By General Aviation News Staff · June 2, 2018 ·

As the Women Airforce Service Pilots (WASP) celebrated its 75th Anniversary Homecoming at Avenger Field in Sweetwater, Texas, members of Women in Aviation International and others in the aviation community honored those pioneering World War II women who have passed by visiting and decorating their graves during Memorial Day weekend.

A contingent led by WAI Director of Communications Kelly Murphy decorated WASP graves in Arlington National Cemetery. A photo of each individual grave was then tweeted with the hashtag #HonoringTheWASP.

“Our volunteers, ranging from high school and college students to active and retired aviation professionals, really helped make Memorial Day 2018 a humbling experience and one we won’t soon forget,” said Murphy. “Thanks to the resources of the Texas Woman’s University, The Women in Military Service for America, and personnel of Arlington National Cemetery, we were able to logistically organize flowers, volunteers, and locate the individual graves. For everyone involved, we were touched WAI could assist in protecting the WASP legacy.”

Individual members and friends were able to access a database of WASP gravesites provided by Texas Woman’s University to find one near them.

Nationwide, WASP graves were visited and their names remembered and honored. In addition, the memory of five WASP whose ashes were scattered at sea was preserved by casting a bouquet of five flowers from a pier in Ocean City, New Jersey.

In total, nearly 100 WASP graves were honored and all efforts were shared on social media via #WomeninAviation with #HonoringTheWASP.

For those who decorated a WASP grave, it was often a family event and a lesson in history and respect. “We were told that decorating the grave was an emotional experience and the highlight of the individual’s Memorial Day Weekend,” added Murphy.
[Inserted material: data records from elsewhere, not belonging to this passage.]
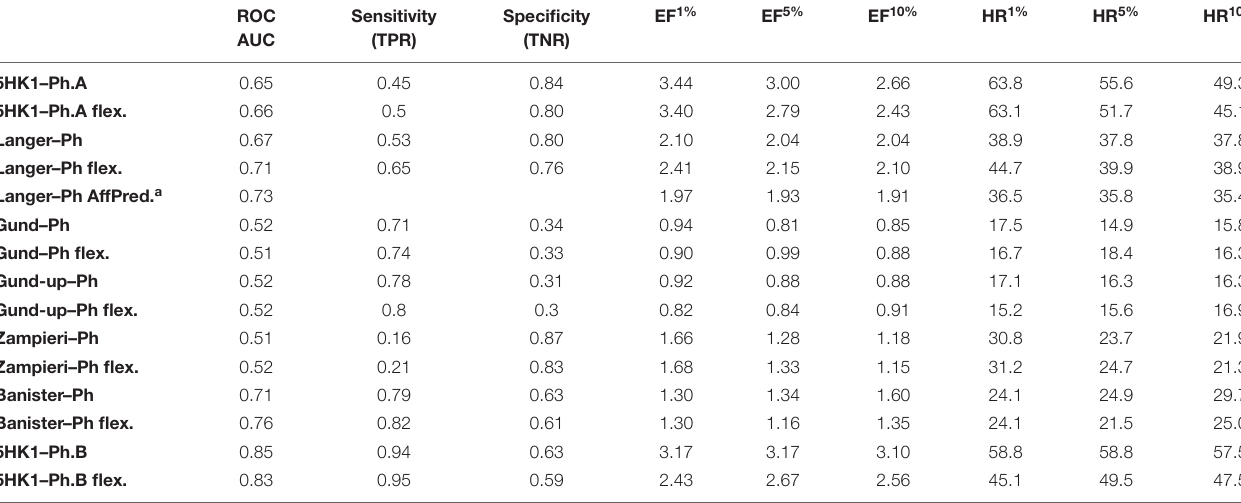
( Figure 9 ) and used to screen the same 3D multiconformational database applying again both rigid and flexible fit. The new results and statistical measures can be found as well in Table 2 and Figure 8 . We found that by merging the two HYD features sensitivity increased to optimal values (around 0.95), which means that 5HK1–Ph.B is able to recognize almost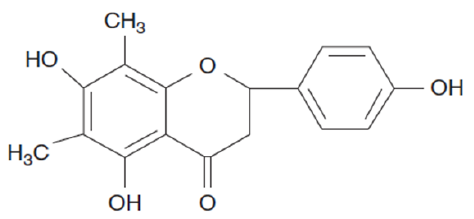
Figure 1. The chemical structure of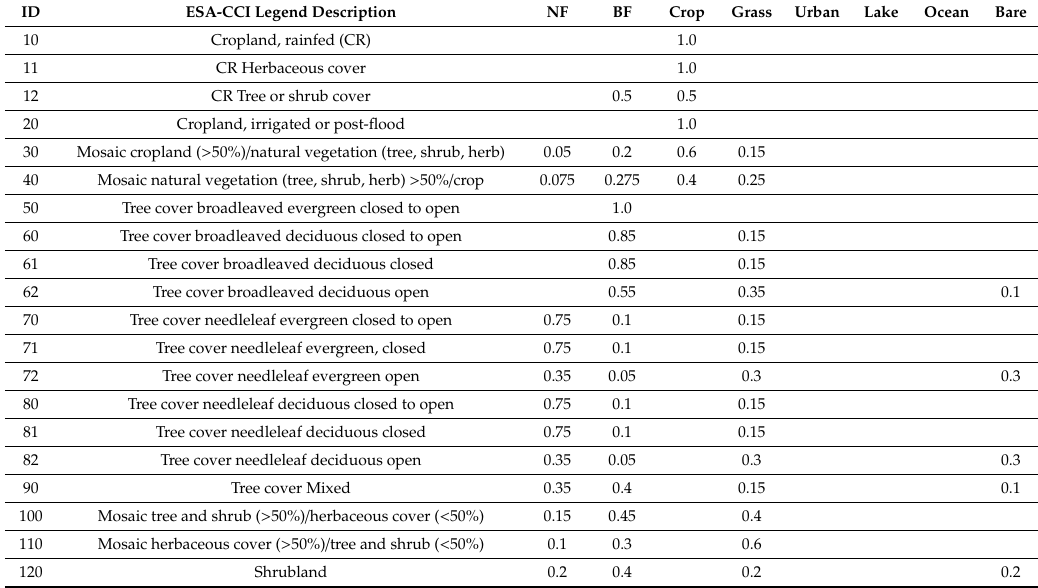
Table 4. Cross-walking table for converting CCI LC classes into CLASS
WAI President Dr. Peggy Chabrian honored WASP Betty Stagg Turner (44-W-9), buried at Montgomery, Ohio, who is author of an important historical resource on the WASP titled “Out of the Blue and into History,” on Memorial Day.

“The WASP are trailblazers,” said Chabrian. “These valiant women not only aided the war effort, but opened the doors for future women military pilots.”

The Women Airforce Service Pilots (WASP) were inducted into WAI’s International Pioneer Hall of Fame in 1993. The WASP began in September 1942 as the Women’s Auxiliary Ferrying Squadron (WAFS), part of the Ferrying Division, Air Transport Command, U.S. Army Air Forces.

In August 1943, the WAFS and the women training in an Army all-women’s flying facility in Texas were combined and renamed the Women Airforce Service Pilots (WASP). Under the guidance of Jacqueline Cochran and Nancy Harkness Love, a total of 1,102 WASP pilots flew in World War II. The WASP program was suspended in December 1944.